La distribución de una lavandería autoservicio se entiende mejor siguiendo a una persona que entra con una bolsa de ropa: necesita localizar una máquina adecuada, preparar la carga, entender cómo pagar, trasladar las prendas al secado y recogerlas. Si ese recorrido obliga a cruzar varias veces el local o bloquea las puertas de los equipos, conviene revisar el plano antes de decidir los acabados.

Un proyecto útil combina la experiencia del cliente con las necesidades de instalación y mantenimiento. Esta guía propone una forma de revisar ambas cuestiones, desde el primer croquis hasta una prueba de uso. Las distancias y conexiones definitivas deben quedar resueltas en el proyecto del local y en la documentación de los equipos elegidos.

Empieza por las actividades que ocurrirán dentro

Antes de colocar rectángulos que representen lavadoras, escribe qué acciones tendrán lugar en el establecimiento. Además de lavar y secar, habrá personas consultando instrucciones, esperando, preparando bolsas o doblando prendas. También será necesario limpiar el espacio, reponer consumibles y acceder a las máquinas para atender incidencias.

Convierte esas acciones en un pequeño esquema. Puedes marcar con flechas la llegada, el lavado, el secado, el plegado y la salida. Después añade otro recorrido para las tareas del operador. El objetivo de este primer dibujo es detectar cruces y necesidades, no elegir todavía una composición decorativa. Un asiento o una mesa pueden parecer pequeños en una imagen y ocupar un paso importante cuando se utilizan.

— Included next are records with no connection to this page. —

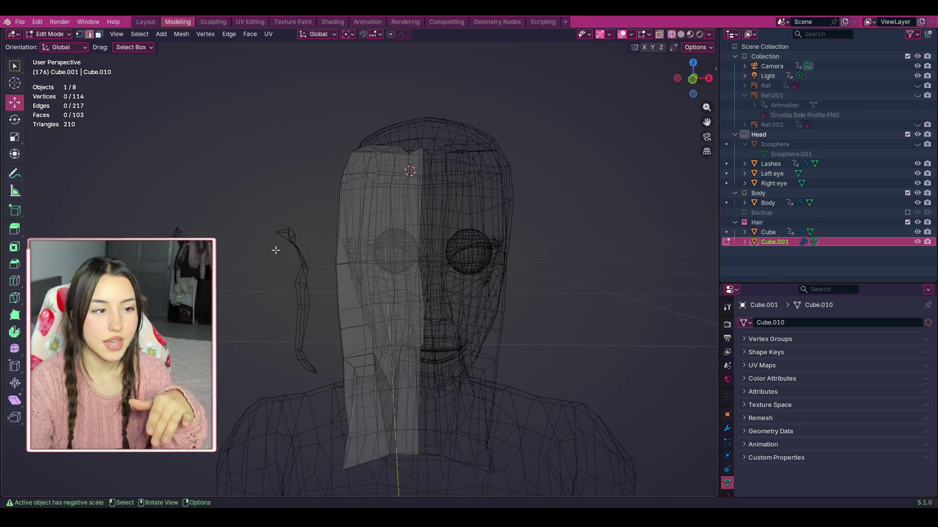
pyautogui.keyDown('ctrl'); pyautogui.click(770, 234); pyautogui.keyUp('ctrl')
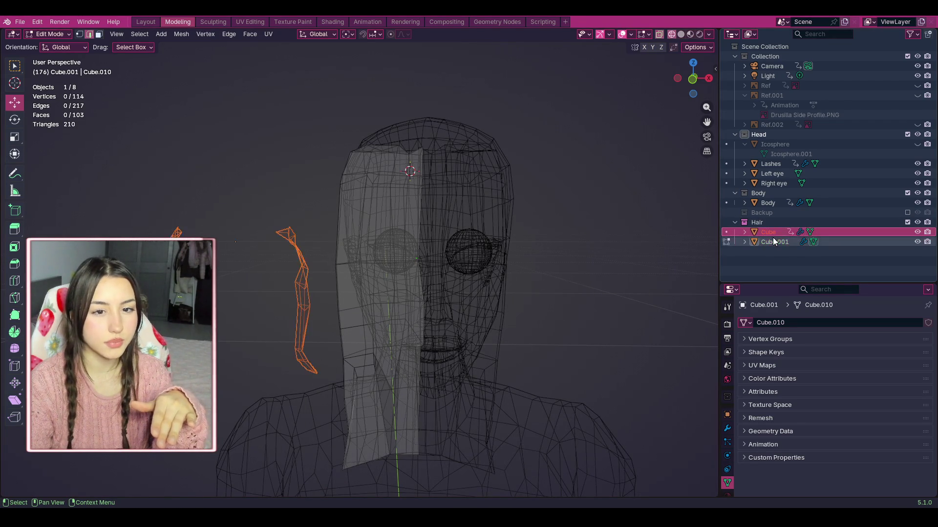
pyautogui.click(48, 33)
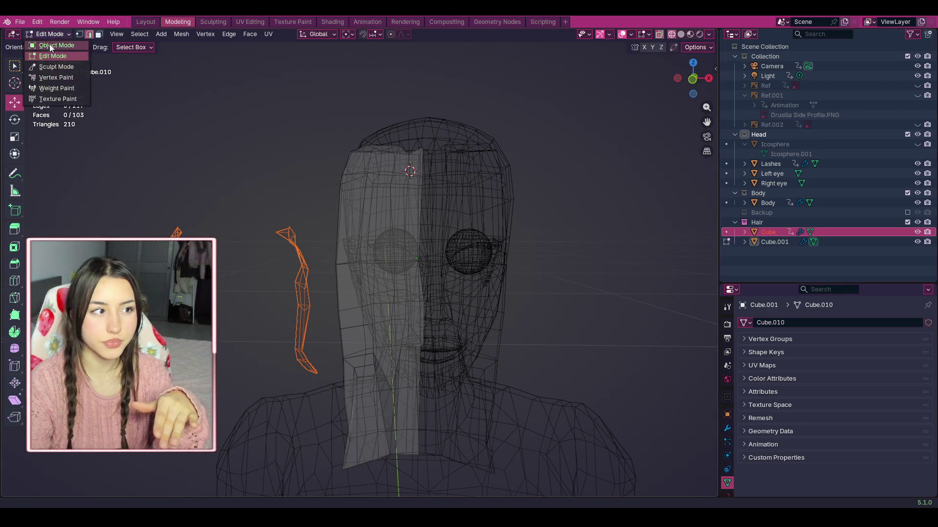
# Step: In Object Mode, move the side strand toward the head along X and use Solid shading
pyautogui.click(49, 44)
pyautogui.moveTo(275, 239)
pyautogui.mouseDown()
pyautogui.moveTo(481, 247)
pyautogui.moveTo(464, 247)
pyautogui.moveTo(472, 244)
pyautogui.mouseUp()
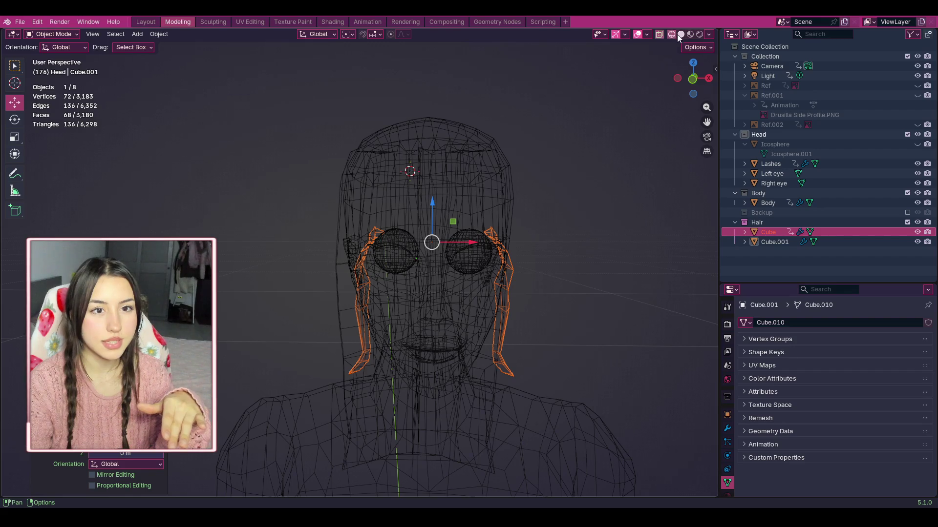
pyautogui.click(681, 35)
pyautogui.press('ctrl+m')
pyautogui.press('x')
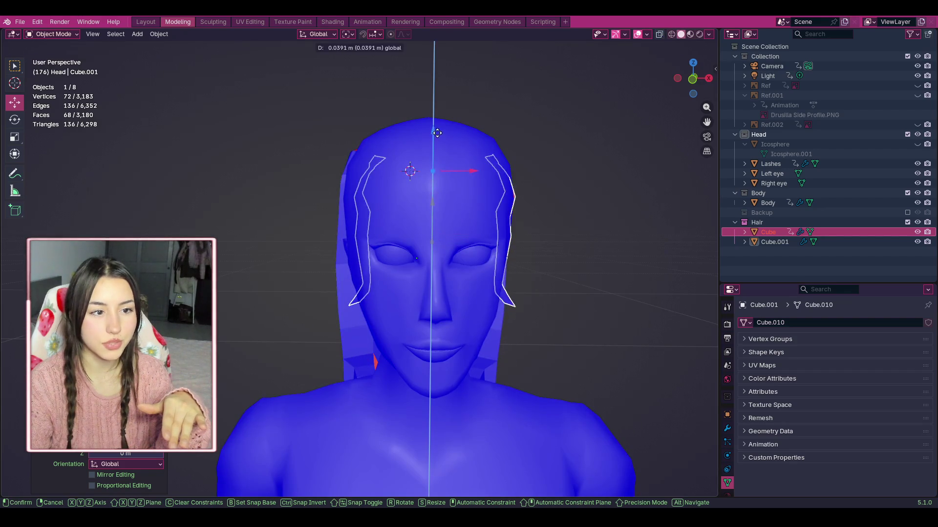
pyautogui.press('Return')
pyautogui.click(599, 157)
# Step: Orbit around the head from the sides, back and above to inspect the hair
pyautogui.moveTo(680, 81); pyautogui.dragTo(440, 84)
pyautogui.moveTo(401, 273)
pyautogui.mouseDown()
pyautogui.moveTo(287, 276)
pyautogui.moveTo(362, 274)
pyautogui.mouseUp()
pyautogui.scroll(2, 714, 123)
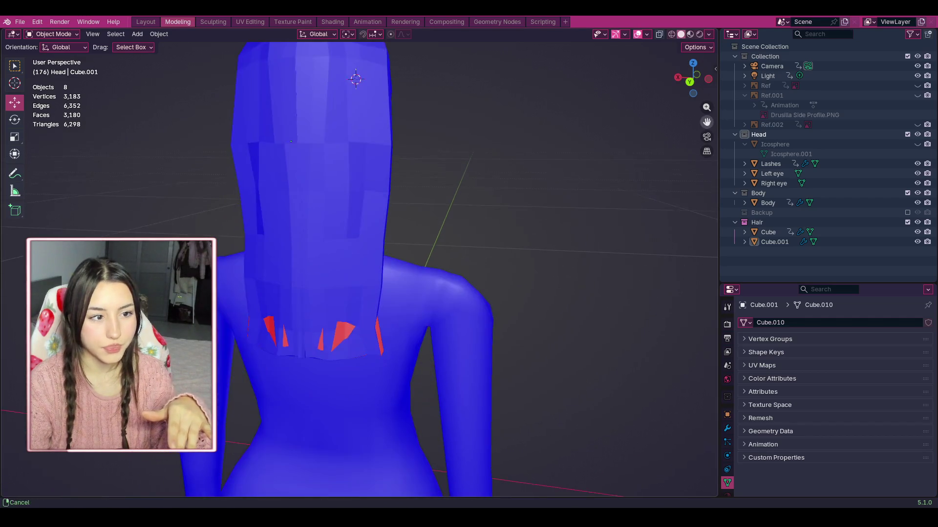
pyautogui.moveTo(702, 84)
pyautogui.mouseDown()
pyautogui.moveTo(185, 63)
pyautogui.moveTo(698, 84)
pyautogui.moveTo(581, 84)
pyautogui.moveTo(562, 166)
pyautogui.mouseUp()
pyautogui.moveTo(288, 46)
pyautogui.mouseDown()
pyautogui.moveTo(241, 67)
pyautogui.moveTo(245, 182)
pyautogui.moveTo(141, 148)
pyautogui.mouseUp()
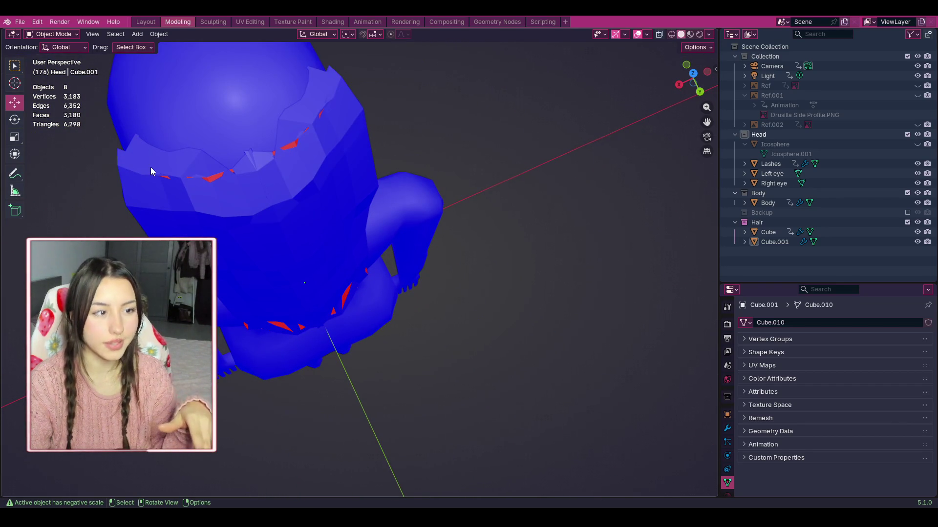
pyautogui.press('KP_Decimal')
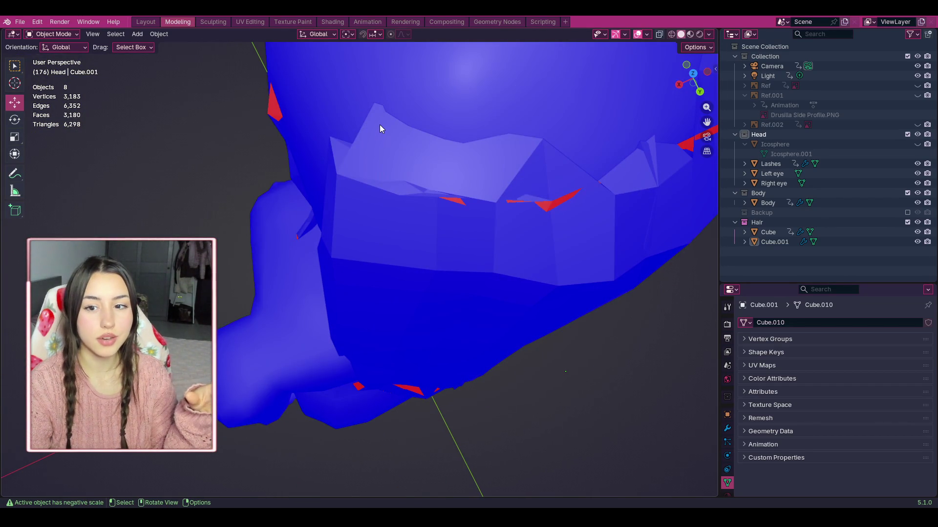
pyautogui.scroll(-5, 382, 122)
pyautogui.moveTo(701, 93)
pyautogui.mouseDown()
pyautogui.moveTo(686, 97)
pyautogui.moveTo(699, 96)
pyautogui.mouseUp()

Prepara un plano con medidas y obstáculos reales

Un rectángulo con la superficie total del local resulta insuficiente para estudiar la distribución. El plano debería mostrar columnas, huecos, cambios de nivel, puertas, ventanas y elementos que no se pueden desplazar libremente. Anota también los puntos de suministro y las zonas que necesitan una comprobación técnica.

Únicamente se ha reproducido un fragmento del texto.